There is something in
Disgrace
that harks back both to the Forsterian vision of the Indian struggle for independence and to the Germans’ rubble literature. In Lucy’s apparent readiness to accept her rape as her assailants’ way of working out on her body the necessary revenges of history, we hear a much harsher, more discordant echo of Dr. Aziz’s “not yet.” And Lurie believes (like, one must conclude, his creator) that the English language is no longer capable of expressing the Southern African reality.

The bone-hard language Coetzee has found for his book has been much admired, as has the unflinchingness of his vision. The book unquestionably fulfills the first requirement for a great novel: it powerfully creates a dystopia that adds to the sum total of the imagined worlds at our disposal and, by doing so, increases what it is possible for us to think.
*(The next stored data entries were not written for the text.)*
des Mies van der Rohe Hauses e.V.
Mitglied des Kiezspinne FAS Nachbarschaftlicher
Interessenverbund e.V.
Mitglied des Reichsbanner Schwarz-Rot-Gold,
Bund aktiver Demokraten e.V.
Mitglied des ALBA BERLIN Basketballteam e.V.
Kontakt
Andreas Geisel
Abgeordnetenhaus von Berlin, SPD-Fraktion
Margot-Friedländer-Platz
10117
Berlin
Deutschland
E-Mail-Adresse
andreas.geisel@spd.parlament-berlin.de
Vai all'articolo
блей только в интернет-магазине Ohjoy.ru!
Reading about Lurie and Lucy on their dangerous, isolated patch of land, we can more readily grasp the condition of those white farmers in Zimbabwe, as history comes calling for its revenge. Like the Byronic Lucifer—in whose name both “Lurie” and “Lucy” can be found—Coetzee’s protagonist “acts on impulse, and the source of his impulses is dark to him.” He has, perhaps, a “mad heart,” and believes in something he calls “the rights of desire.” This makes him sound passionate, but in fact he’s cold and abstracted to an almost somnambulist degree.

This cold detachment, which also permeates the novel’s prose, is the problem. “Rubble literature” didn’t just strip language to its bones. It put new flesh on those bones, perhaps because its practitioners retained a belief in, even a love for, that language, and for the culture in which their renewed language was to flower. Lacking that loving belief, the discourse of
Disgrace
sounds heartless, and all its intelligence cannot fill up the hole.

To act on impulses whose source one claims not to understand, to justify one’s plunges at women by one’s “rights of desire,” is to make a virtue of one’s psychological and moral lacunae. For a character to justify himself by claiming not to understand his motives is one thing; for the novelist to collude in that justification is quite another.

Nobody in
Disgrace
understands anyone else. Lurie does not understand Melanie, the student he seduces, nor she him. He doesn’t understand Lucy, his own daughter, and she finds his deeds and his “case” for his actions beyond her. He doesn’t understand himself at the beginning, nor does he get any wisdom by the novel’s end.

Inter-racial relations are conducted at the same level of ignorance. The whites don’t understand the blacks and the blacks aren’t interested in understanding the whites. Not one of the novel’s black characters—not Petrus the “gardener and dog-man” who works with Lucy, and certainly not the gang of assailants—is developed into a living, breathing character. Petrus comes closest, but his motives remain enigmatic and his presence grows more menacing as the novel proceeds. To the novel’s whites, its black inhabitants are essentially a threat—a threat justified by history. Because whites have historically oppressed blacks, it’s being suggested, we must now accept that blacks will oppress whites. An eye for an eye, and so the whole world goes blind.

This, then, is the novel’s acclaimed revelatory vision: one of a society of conflicting incomprehensions, driven by the absolutes of history. Certainly it’s coherent enough—coherent in its privileging of incoherence, striving to make of its blindness a sort of metaphorical insight.

When a writer’s created beings lack understanding, it becomes the writer’s task to provide the reader with the insight lacked by the characters. If he does not, his work will not shine a light upon darkness but merely become a part of the darkness it describes. This, alas, is the weakness of
Disgrace.
It doesn’t, finally, shed enough new light on the news. But the news does add a bit to our understanding of the book.